La bataille des berges

2 min

le tribunal administratif vient d’annuler la piétonisation des voies sur berges. La promesse d’un feuilleton chaud au cœur de cet hiver froid, d’une circulation alternée.

Les voies sur Berges, Paris
Les voies sur Berges, Paris Crédits : FRANCOIS GUILLOT - AFP

Il est temps de le reconnaitre, la France n’est pas un pays laïc. Non, la France a un dieu, la bagnole, une DS et pas seulement Citroën, celle qui pouvait se prénommer Dyane, ou bien encore, l’aérienne 4L, enfin pas si aérienne que cela. 

Car aujourd’hui nous vivons une vraie nouvelle bataille de 1905, autour de la circulation automobile. Il y a la France des champs qui s’oppose autour du 80 km/h, les pour et les contre, ceux qui refusent de lever le pied, ceux qui pensent que 10 km/h en moins, c’est un détail mais ça veut dire beaucoup, et puis la France des villes, et notamment Paris, avec ce Verdun ou ce chemin de la dame, Anne Hidalgo, comme vous voudrez. 

Cette bataille de Paris, alias, bataille des berges, des berges martyrisées, délivrées, libérées, mais des berges récupérées par la bagnole. Comme vous le savez ou comme vous allez le savoir, le tribunal administratif vient d’annuler la piétonisation des voies sur berges.

La promesse d’un feuilleton chaud au cœur de cet hiver froid, d’une circulation alternée.
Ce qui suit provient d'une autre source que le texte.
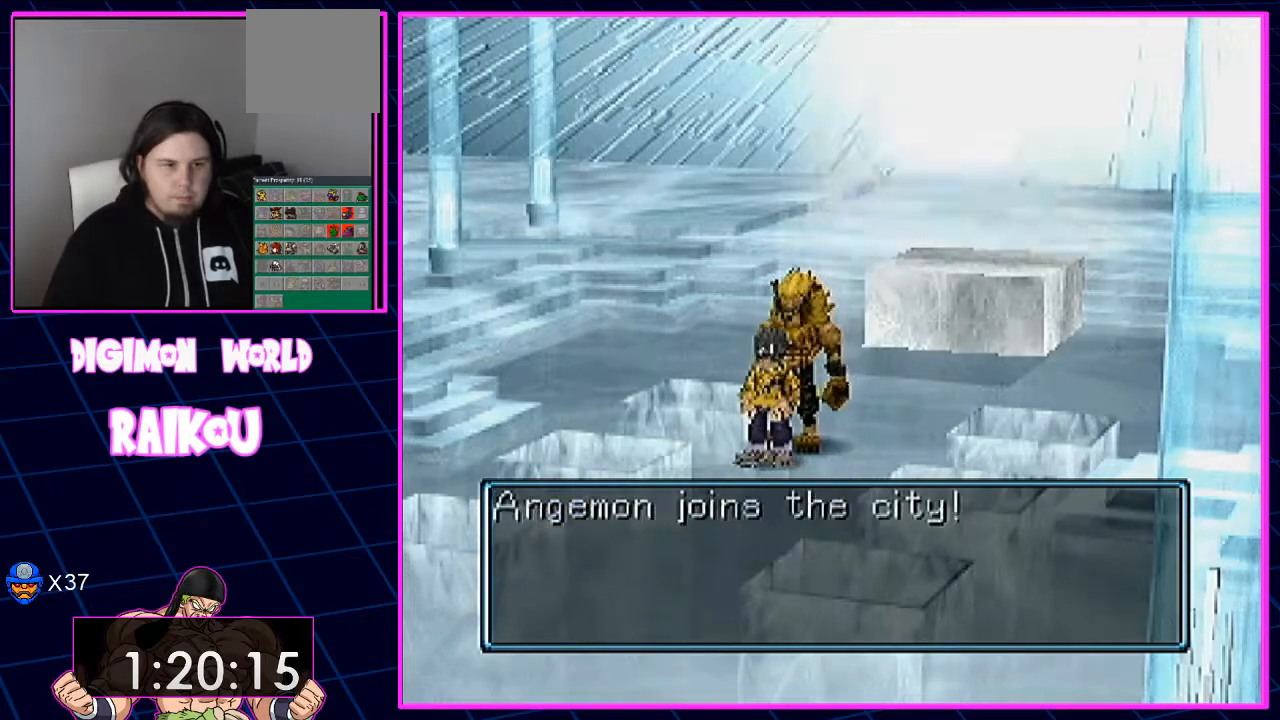
{"dt_ms": 500, "buttons": ["DPAD_DOWN", "DPAD_LEFT"], "left_stick": "center", "right_stick": "center"}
La maire de Paris Anne Hidalgo a annoncé qu’elle faisait appel, avec désormais trois catégories d’êtres humains : les piétons qui veulent des berges piétonnisées parce qu’ils circulent par exemple en Vélib, (enfin non pas en Vélib parce qu’il n’y en a pas, mais c’est encore une autre histoire),  les automobilistes parisiens, pour qui le terme d’ « Hidalgo » est devenu un gros mot – tu me traites d’Hidalgo, mais moi je vais te parler de ta génitrice –, et les automobilistes d’ailleurs qui doivent traverser Paris, enfin qui voulaient traverser Paris, et qui ont eu quelque mois pour renoncer à ce projet fâcheux, ou en tout cas bien difficile à réaliser. 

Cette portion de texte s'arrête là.